### ACTIVITY:
Given the entries below, would you transcribe exactly the lines starting at the one with "Цвет и материал" and ending at the one with "Hochdorf, Hochdorf an", both kept, pictures omitted, nothing extra?

### INPUT RECORDS:
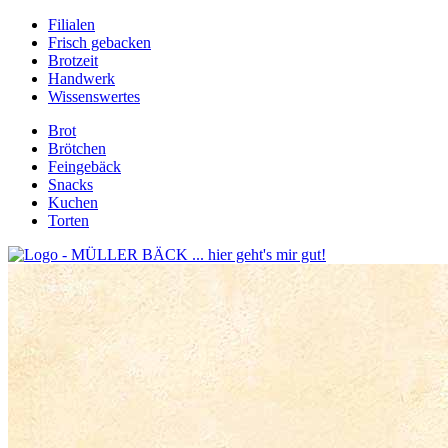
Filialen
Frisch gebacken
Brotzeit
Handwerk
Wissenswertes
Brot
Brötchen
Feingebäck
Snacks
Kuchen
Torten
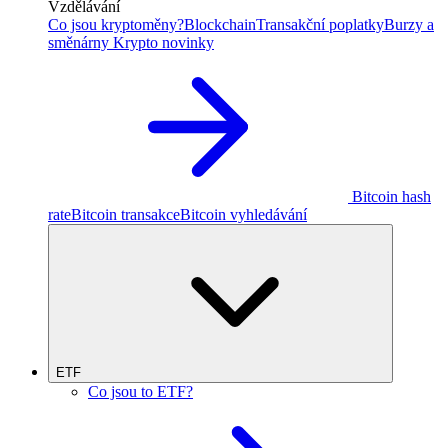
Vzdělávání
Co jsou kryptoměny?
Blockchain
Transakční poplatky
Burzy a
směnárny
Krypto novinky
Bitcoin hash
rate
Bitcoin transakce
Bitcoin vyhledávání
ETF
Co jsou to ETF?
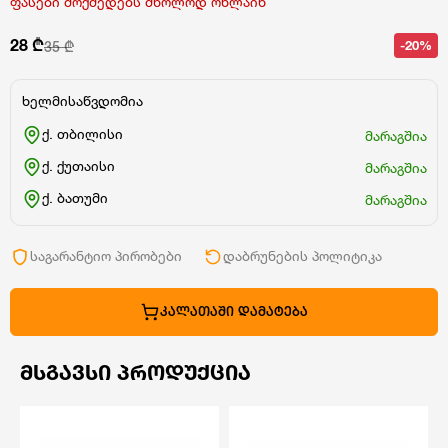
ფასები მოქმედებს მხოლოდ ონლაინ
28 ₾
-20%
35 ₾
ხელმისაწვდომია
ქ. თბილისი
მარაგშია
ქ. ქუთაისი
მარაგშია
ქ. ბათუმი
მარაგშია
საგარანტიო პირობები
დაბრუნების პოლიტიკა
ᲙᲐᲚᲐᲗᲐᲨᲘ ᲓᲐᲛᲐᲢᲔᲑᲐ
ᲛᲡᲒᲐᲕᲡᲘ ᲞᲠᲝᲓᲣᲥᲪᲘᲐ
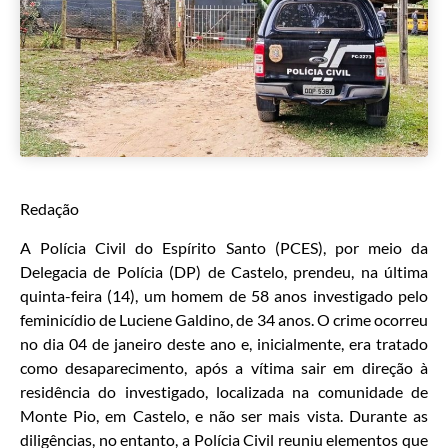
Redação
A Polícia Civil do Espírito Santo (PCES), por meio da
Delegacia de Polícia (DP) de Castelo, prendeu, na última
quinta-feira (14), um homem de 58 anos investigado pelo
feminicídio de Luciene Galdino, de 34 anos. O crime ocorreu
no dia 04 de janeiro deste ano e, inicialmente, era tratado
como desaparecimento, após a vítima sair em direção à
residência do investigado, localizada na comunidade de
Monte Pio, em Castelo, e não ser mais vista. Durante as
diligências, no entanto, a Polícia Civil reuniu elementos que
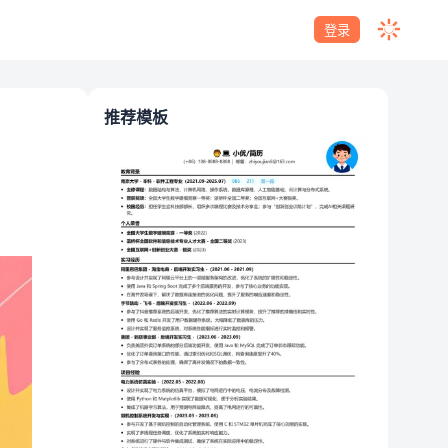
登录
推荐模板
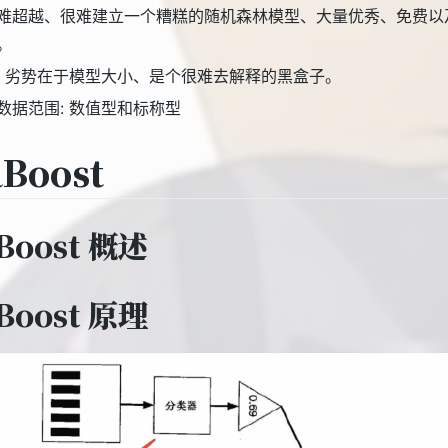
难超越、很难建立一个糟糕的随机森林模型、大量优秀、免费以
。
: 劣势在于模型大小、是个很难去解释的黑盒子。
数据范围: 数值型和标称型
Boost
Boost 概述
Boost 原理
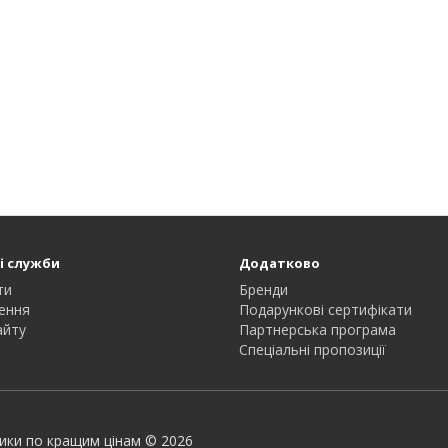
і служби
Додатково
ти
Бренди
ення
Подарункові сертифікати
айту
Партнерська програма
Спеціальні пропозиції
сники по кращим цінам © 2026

--

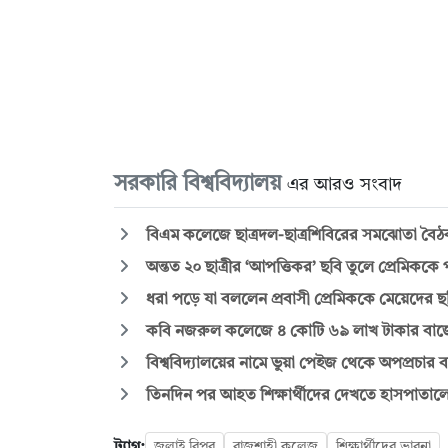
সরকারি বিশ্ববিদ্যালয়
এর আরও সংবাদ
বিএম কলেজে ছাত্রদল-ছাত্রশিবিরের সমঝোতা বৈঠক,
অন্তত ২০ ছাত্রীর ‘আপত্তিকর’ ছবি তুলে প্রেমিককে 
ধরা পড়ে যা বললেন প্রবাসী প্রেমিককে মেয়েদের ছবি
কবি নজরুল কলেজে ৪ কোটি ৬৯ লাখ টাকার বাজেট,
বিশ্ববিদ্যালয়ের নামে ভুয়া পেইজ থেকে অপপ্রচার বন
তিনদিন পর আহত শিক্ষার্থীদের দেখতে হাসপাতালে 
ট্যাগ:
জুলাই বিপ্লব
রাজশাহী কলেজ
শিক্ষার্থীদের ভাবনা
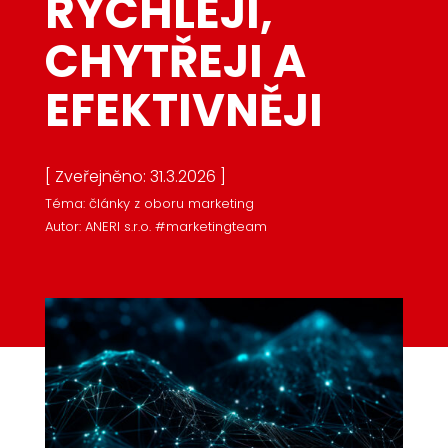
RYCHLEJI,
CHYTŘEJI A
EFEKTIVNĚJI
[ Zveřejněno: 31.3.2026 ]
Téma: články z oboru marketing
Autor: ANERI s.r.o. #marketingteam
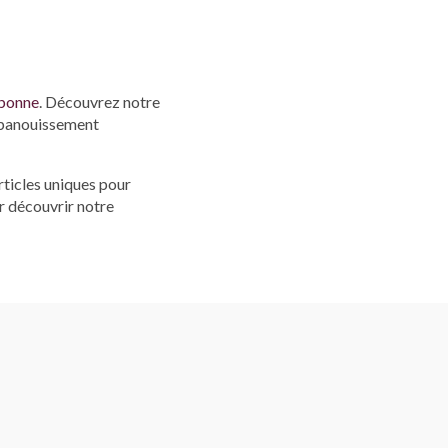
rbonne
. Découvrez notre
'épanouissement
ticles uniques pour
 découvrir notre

==

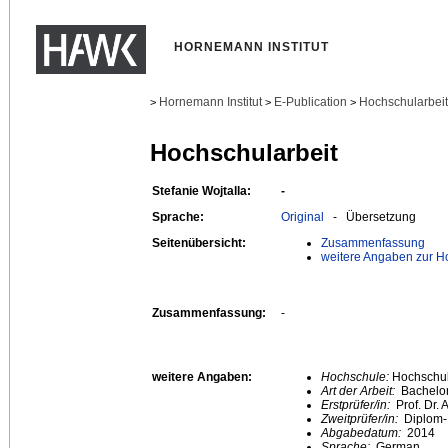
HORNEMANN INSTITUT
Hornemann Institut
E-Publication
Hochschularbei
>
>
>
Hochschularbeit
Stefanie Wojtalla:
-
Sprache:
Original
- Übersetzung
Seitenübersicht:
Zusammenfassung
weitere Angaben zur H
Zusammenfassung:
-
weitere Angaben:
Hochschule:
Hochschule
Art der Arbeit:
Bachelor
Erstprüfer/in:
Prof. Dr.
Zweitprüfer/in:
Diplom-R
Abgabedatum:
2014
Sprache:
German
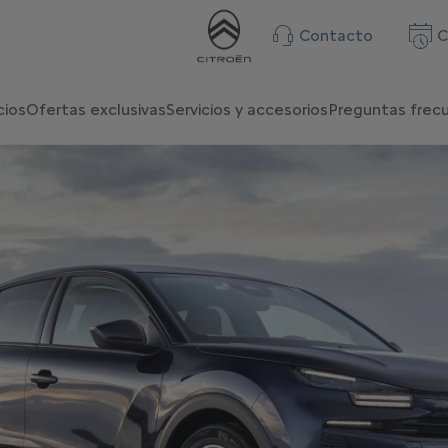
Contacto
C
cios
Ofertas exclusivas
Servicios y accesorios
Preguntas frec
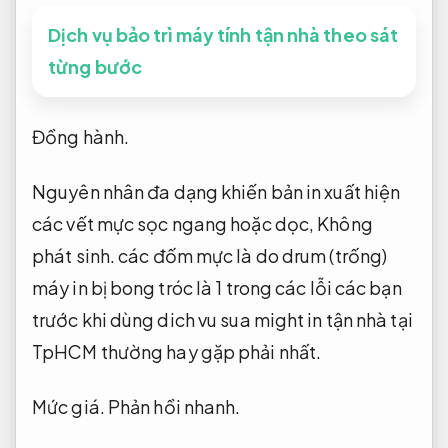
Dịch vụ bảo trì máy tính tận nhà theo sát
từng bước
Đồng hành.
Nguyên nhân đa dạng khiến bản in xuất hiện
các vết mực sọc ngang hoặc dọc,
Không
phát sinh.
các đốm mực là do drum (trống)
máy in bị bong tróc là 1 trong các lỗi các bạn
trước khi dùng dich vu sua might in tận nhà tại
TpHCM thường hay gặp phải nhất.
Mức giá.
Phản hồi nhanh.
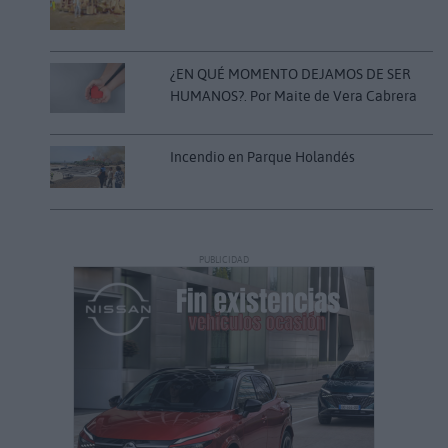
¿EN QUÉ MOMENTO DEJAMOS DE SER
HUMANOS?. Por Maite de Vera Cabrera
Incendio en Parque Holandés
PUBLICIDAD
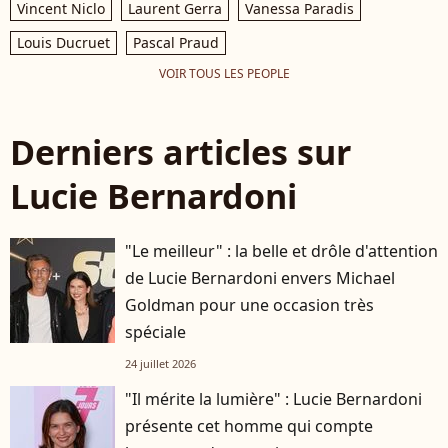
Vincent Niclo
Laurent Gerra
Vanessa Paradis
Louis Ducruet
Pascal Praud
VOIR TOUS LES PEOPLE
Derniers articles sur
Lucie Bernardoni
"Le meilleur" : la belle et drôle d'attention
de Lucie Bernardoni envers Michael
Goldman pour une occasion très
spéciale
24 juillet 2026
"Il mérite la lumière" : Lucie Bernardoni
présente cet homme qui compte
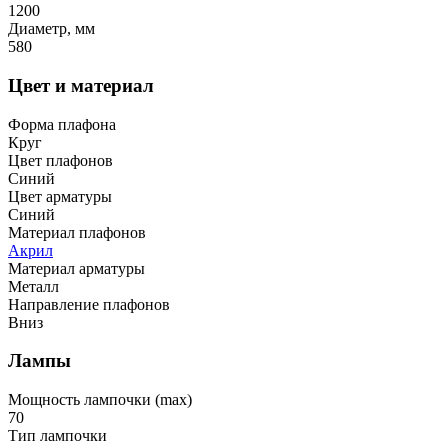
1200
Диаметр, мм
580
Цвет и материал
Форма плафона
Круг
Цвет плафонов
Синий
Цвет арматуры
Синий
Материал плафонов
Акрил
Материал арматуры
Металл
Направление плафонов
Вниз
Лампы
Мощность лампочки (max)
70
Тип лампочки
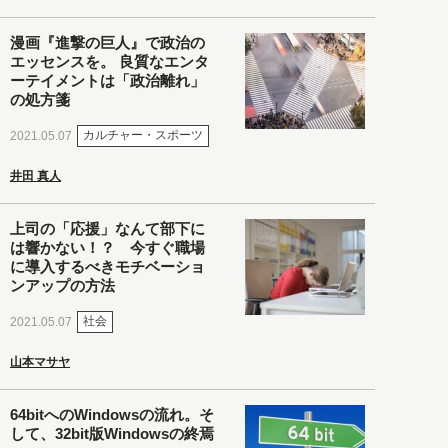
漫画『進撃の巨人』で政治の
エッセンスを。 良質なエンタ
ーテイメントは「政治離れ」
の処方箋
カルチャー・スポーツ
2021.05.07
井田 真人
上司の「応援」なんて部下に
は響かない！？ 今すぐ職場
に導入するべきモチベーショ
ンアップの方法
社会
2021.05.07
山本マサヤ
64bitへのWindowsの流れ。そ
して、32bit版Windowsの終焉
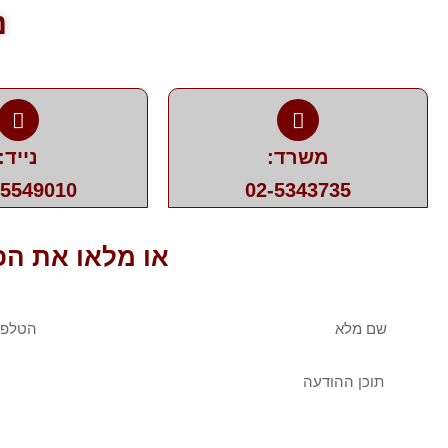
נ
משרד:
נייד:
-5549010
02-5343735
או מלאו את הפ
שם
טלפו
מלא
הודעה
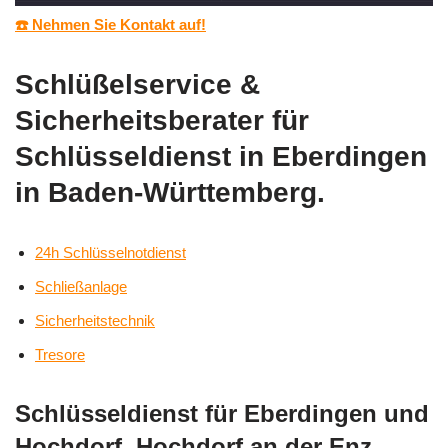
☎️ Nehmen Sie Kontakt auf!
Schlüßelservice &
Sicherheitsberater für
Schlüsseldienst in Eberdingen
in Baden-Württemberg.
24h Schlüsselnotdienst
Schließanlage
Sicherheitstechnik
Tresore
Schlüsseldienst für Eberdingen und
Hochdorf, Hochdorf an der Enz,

### WRITTEN SOLUTION:
Цвет и материал
Форма плафона
Круг
Цвет плафонов
Синий
Цвет арматуры
Синий
Материал плафонов
Акрил
Материал арматуры
Металл
Направление плафонов
Вниз
Лампы
Мощность лампочки (max)
70
Тип лампочки
漫画『進撃の巨人』で政治の
エッセンスを。 良質なエンタ
ーテイメントは「政治離れ」
の処方箋
カルチャー・スポーツ
2021.05.07
井田 真人
上司の「応援」なんて部下に
は響かない！？ 今すぐ職場
に導入するべきモチベーショ
ンアップの方法
社会
2021.05.07
山本マサヤ
64bitへのWindowsの流れ。そ
して、32bit版Windowsの終焉
נ
משרד:
נייד:
-5549010
02-5343735
או מלאו את הפ
שם
טלפו
מלא
הודעה
☎️ Nehmen Sie Kontakt auf!
Schlüßelservice &
Sicherheitsberater für
Schlüsseldienst in Eberdingen
in Baden-Württemberg.
24h Schlüsselnotdienst
Schließanlage
Sicherheitstechnik
Tresore
Schlüsseldienst für Eberdingen und
Hochdorf, Hochdorf an der Enz,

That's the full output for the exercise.